Dataset entries
===============

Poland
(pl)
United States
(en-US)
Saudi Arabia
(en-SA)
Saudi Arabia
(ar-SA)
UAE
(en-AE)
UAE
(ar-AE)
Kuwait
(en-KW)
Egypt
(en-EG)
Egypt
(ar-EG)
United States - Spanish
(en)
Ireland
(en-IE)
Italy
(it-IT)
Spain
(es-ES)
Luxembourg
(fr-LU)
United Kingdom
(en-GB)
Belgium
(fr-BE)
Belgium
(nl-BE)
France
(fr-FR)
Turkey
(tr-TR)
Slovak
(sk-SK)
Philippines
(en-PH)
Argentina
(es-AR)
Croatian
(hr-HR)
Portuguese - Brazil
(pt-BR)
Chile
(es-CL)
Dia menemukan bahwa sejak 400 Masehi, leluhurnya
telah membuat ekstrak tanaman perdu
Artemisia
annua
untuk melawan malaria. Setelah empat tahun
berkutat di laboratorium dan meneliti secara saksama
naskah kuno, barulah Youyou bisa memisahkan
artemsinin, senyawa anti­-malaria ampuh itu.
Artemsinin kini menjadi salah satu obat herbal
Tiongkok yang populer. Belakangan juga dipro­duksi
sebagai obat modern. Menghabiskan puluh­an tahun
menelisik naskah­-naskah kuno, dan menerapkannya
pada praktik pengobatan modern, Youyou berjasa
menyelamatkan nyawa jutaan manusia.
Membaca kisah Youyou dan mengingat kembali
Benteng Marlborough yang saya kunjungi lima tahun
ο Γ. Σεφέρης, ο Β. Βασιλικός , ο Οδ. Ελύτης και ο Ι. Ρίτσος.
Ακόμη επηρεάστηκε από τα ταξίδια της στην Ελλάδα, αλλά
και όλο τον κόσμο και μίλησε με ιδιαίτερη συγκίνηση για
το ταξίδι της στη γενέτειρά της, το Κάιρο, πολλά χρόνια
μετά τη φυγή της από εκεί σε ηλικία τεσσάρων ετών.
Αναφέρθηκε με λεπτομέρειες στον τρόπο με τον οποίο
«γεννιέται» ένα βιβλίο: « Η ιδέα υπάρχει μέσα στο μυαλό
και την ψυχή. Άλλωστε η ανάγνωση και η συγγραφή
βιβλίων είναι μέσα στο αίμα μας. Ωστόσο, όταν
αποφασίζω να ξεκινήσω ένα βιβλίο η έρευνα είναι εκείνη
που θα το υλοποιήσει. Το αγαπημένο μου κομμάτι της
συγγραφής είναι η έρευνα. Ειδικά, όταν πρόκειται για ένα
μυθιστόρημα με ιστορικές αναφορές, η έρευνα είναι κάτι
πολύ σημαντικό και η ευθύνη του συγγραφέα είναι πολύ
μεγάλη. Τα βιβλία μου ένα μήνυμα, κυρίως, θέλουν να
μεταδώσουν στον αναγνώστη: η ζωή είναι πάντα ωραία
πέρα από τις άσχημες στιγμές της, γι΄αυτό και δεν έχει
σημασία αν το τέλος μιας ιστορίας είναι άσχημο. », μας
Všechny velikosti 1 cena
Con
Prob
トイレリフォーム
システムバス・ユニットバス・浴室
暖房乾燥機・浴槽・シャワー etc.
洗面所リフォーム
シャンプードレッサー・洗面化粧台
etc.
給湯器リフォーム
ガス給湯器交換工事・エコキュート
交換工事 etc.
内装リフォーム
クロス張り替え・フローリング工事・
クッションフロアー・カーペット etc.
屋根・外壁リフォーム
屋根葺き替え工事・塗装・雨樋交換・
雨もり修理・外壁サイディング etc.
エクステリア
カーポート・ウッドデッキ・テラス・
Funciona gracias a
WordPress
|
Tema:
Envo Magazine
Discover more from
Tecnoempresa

===============

INSTRUCTION >> Reproduce each of the lines above verbatim, from the first to the last.

TASK RESPONSE >>
Poland
(pl)
United States
(en-US)
Saudi Arabia
(en-SA)
Saudi Arabia
(ar-SA)
UAE
(en-AE)
UAE
(ar-AE)
Kuwait
(en-KW)
Egypt
(en-EG)
Egypt
(ar-EG)
United States - Spanish
(en)
Ireland
(en-IE)
Italy
(it-IT)
Spain
(es-ES)
Luxembourg
(fr-LU)
United Kingdom
(en-GB)
Belgium
(fr-BE)
Belgium
(nl-BE)
France
(fr-FR)
Turkey
(tr-TR)
Slovak
(sk-SK)
Philippines
(en-PH)
Argentina
(es-AR)
Croatian
(hr-HR)
Portuguese - Brazil
(pt-BR)
Chile
(es-CL)
Dia menemukan bahwa sejak 400 Masehi, leluhurnya
telah membuat ekstrak tanaman perdu
Artemisia
annua
untuk melawan malaria. Setelah empat tahun
berkutat di laboratorium dan meneliti secara saksama
naskah kuno, barulah Youyou bisa memisahkan
artemsinin, senyawa anti­-malaria ampuh itu.
Artemsinin kini menjadi salah satu obat herbal
Tiongkok yang populer. Belakangan juga dipro­duksi
sebagai obat modern. Menghabiskan puluh­an tahun
menelisik naskah­-naskah kuno, dan menerapkannya
pada praktik pengobatan modern, Youyou berjasa
menyelamatkan nyawa jutaan manusia.
Membaca kisah Youyou dan mengingat kembali
Benteng Marlborough yang saya kunjungi lima tahun
ο Γ. Σεφέρης, ο Β. Βασιλικός , ο Οδ. Ελύτης και ο Ι. Ρίτσος.
Ακόμη επηρεάστηκε από τα ταξίδια της στην Ελλάδα, αλλά
και όλο τον κόσμο και μίλησε με ιδιαίτερη συγκίνηση για
το ταξίδι της στη γενέτειρά της, το Κάιρο, πολλά χρόνια
μετά τη φυγή της από εκεί σε ηλικία τεσσάρων ετών.
Αναφέρθηκε με λεπτομέρειες στον τρόπο με τον οποίο
«γεννιέται» ένα βιβλίο: « Η ιδέα υπάρχει μέσα στο μυαλό
και την ψυχή. Άλλωστε η ανάγνωση και η συγγραφή
βιβλίων είναι μέσα στο αίμα μας. Ωστόσο, όταν
αποφασίζω να ξεκινήσω ένα βιβλίο η έρευνα είναι εκείνη
που θα το υλοποιήσει. Το αγαπημένο μου κομμάτι της
συγγραφής είναι η έρευνα. Ειδικά, όταν πρόκειται για ένα
μυθιστόρημα με ιστορικές αναφορές, η έρευνα είναι κάτι
πολύ σημαντικό και η ευθύνη του συγγραφέα είναι πολύ
μεγάλη. Τα βιβλία μου ένα μήνυμα, κυρίως, θέλουν να
μεταδώσουν στον αναγνώστη: η ζωή είναι πάντα ωραία
πέρα από τις άσχημες στιγμές της, γι΄αυτό και δεν έχει
σημασία αν το τέλος μιας ιστορίας είναι άσχημο. », μας
Všechny velikosti 1 cena
Con
Prob
トイレリフォーム
システムバス・ユニットバス・浴室
暖房乾燥機・浴槽・シャワー etc.
洗面所リフォーム
シャンプードレッサー・洗面化粧台
etc.
給湯器リフォーム
ガス給湯器交換工事・エコキュート
交換工事 etc.
内装リフォーム
クロス張り替え・フローリング工事・
クッションフロアー・カーペット etc.
屋根・外壁リフォーム
屋根葺き替え工事・塗装・雨樋交換・
雨もり修理・外壁サイディング etc.
エクステリア
カーポート・ウッドデッキ・テラス・
Funciona gracias a
WordPress
|
Tema:
Envo Magazine
Discover more from
Tecnoempresa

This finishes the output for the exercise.